Calorimetric Analysis of the Interplay between Synthetic Tn Antigen-Presenting MUC1 Glycopeptides and Human Macrophage Galactose-Type Lectin

Abstract

Human macrophage galactose-type lectin (hMGL, HML, CD301, CLEC10A), a C-type lectin expressed by dendritic cells and macrophages, is a receptor for N-acetylgalactosamine α-linked to serine/threonine residues (Tn antigen, CD175) and its α2,6-sialylated derivative (sTn, CD175s). Because these two epitopes are among malignant cell glycan displays, particularly when presented by mucin-1 (MUC1), assessing the influence of the site and frequency of glycosylation on lectin recognition will identify determinants governing this interplay. Thus, chemical synthesis of the tandem-repeat O-glycan acceptor region of MUC1 and site-specific threonine glycosylation in all permutations were carried out. Isothermal titration calorimetry (ITC) analysis of the binding of hMGL to this library of MUC1 glycopeptides revealed an enthalpy-driven process and an affinity enhancement of an order of magnitude with an increasing glycan count from 6-8 μM for monoglycosylated peptides to 0.6 μM for triglycosylated peptide. ITC measurements performed in D₂O permitted further exploration of the solvation dynamics during binding. A shift in enthalpy-entropy compensation and contact position-specific effects with the likely involvement of the peptide surroundings were detected. KinITC analysis revealed a prolonged lifetime of the lectin-glycan complex with increasing glycan valency and with a change in the solvent to D₂O.

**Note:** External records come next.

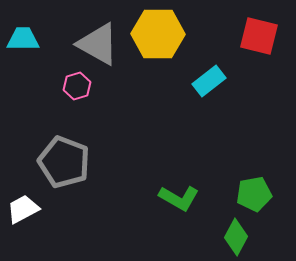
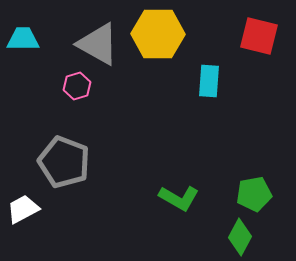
cyan rectangle: rotated 48 degrees counterclockwise
green diamond: moved 4 px right
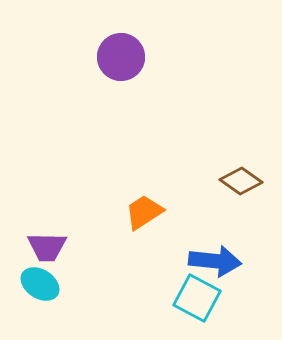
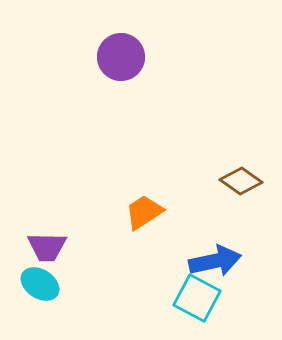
blue arrow: rotated 18 degrees counterclockwise
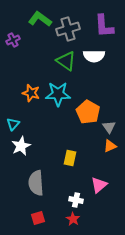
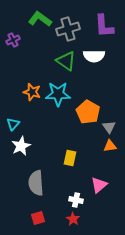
orange star: moved 1 px right, 1 px up
orange triangle: rotated 16 degrees clockwise
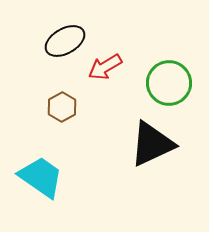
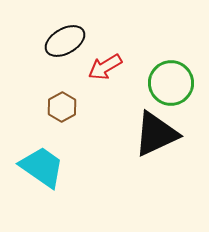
green circle: moved 2 px right
black triangle: moved 4 px right, 10 px up
cyan trapezoid: moved 1 px right, 10 px up
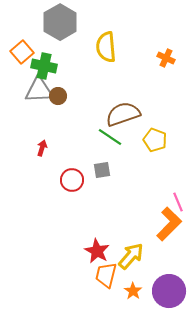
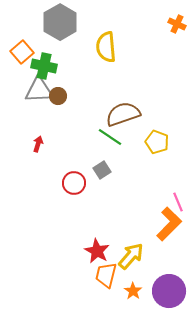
orange cross: moved 11 px right, 34 px up
yellow pentagon: moved 2 px right, 2 px down
red arrow: moved 4 px left, 4 px up
gray square: rotated 24 degrees counterclockwise
red circle: moved 2 px right, 3 px down
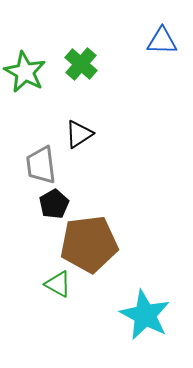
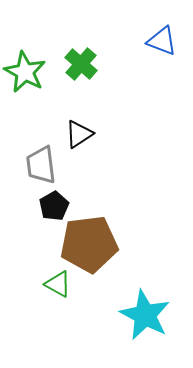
blue triangle: rotated 20 degrees clockwise
black pentagon: moved 2 px down
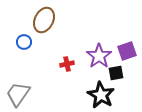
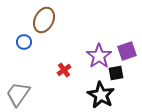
red cross: moved 3 px left, 6 px down; rotated 24 degrees counterclockwise
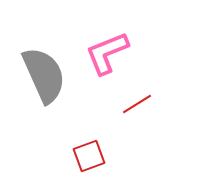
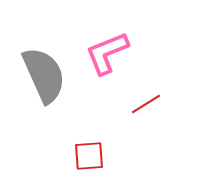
red line: moved 9 px right
red square: rotated 16 degrees clockwise
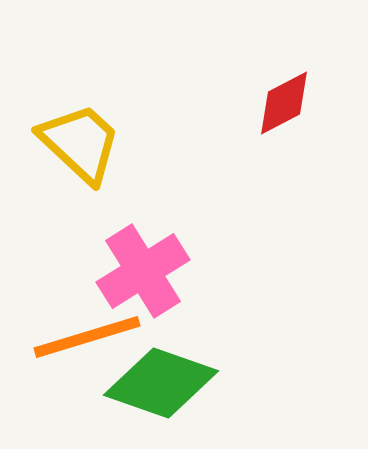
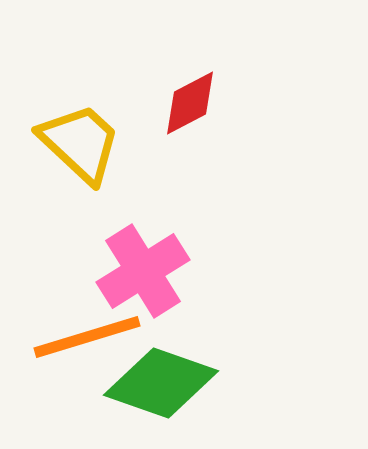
red diamond: moved 94 px left
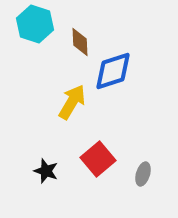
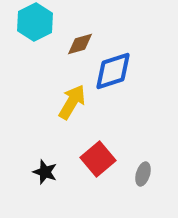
cyan hexagon: moved 2 px up; rotated 15 degrees clockwise
brown diamond: moved 2 px down; rotated 76 degrees clockwise
black star: moved 1 px left, 1 px down
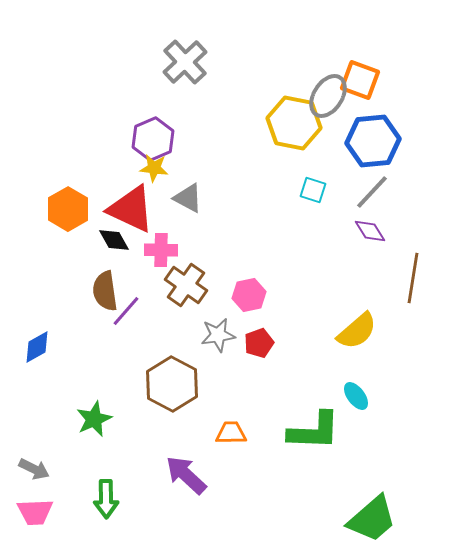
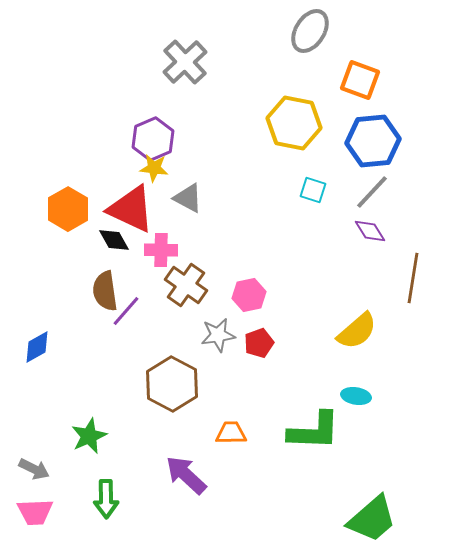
gray ellipse: moved 18 px left, 65 px up
cyan ellipse: rotated 44 degrees counterclockwise
green star: moved 5 px left, 17 px down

Scheme 1. Synthetic Procedures for Fmoc-Thr(Tn) Building Block 5 for Use in SPPS

Reagents and conditions: (a) acetic anhydride, pyridine, DCM, rt, 16 h; (b) FeCl₃, NaN₃, H₂O₂, ACN, −45 °C, 6 h; (c) DIC, Pfp-OH, EtOAc, −15 °C, 4 h; (d) AgClO₄, anhydrous DCM/toluene [1:1 (v/v)], −30 °C, 16 h; (e) zinc powder, acetic acid/acetic anhydride/THF [1:6:6 (v/v/v)], rt, 18 h.

Figure 1

Characterization of hMGL by SDS–PAGE, two-dimensional (2D) gel electrophoresis, and gel filtration. (A) SDS–PAGE (15% polyacrylamide) of 0.1, 0.5, and 1.0 μg of hMGL as well as 0.2 μg of galectin-3 (protein with a similar mass and constitution with stalk and CRD). (B) 2D gel electrophoresis of 20 μg of hMGL in the pI range of 3–10. (C) 2D electrophoresis of a mixture of 20 μg of hMGL and 20 μg of galectin-1 in the pI range of 4–7. (D) Gel filtration of hMGL at the indicated concentrations (applied volume of 50 μL in each case).

Figure 2

Selected ITC binding curves, including thermographic profiles for interaction of (A) GalNAc (1.50 mM) with hMGL (29.6 μM), (B) MUC1-Thr16 (0.50 mM) with hMGL (22 μM), (C) MUC1-Thr4,16 (0.50 mM) with hMGL (20 μM), and (D) MUC1-Thr4,9,16 (0.25 mM) with hMGL (20 μM) in buffered H₂O determined by ITC. Isotherms and thermograms were reproduced in GUSSI version 1.4.2 from the data obtained by MicroCal PEAQ-ITC software.

Figure 3

Left and middle plots showing enthalpy–entropy compensation for hMGL–glycopeptide interaction in (A) H₂O and (B) D₂O. The enthalpy and entropy from each of the individual experiments for the glycopeptides binding with hMGL are plotted. Numbered points indicate individual measurements (see Table 2 for point identification). A linear fit to all of the data points yielded lines with slopes of −1.077 and −1.131 for the glycopeptides in H₂O and D₂O, respectively. Panel C shows transfer between the two solvents. Enthalpy–entropy compensation for the transfer from H₂O to D₂O yielded a line with a slope of −0.92.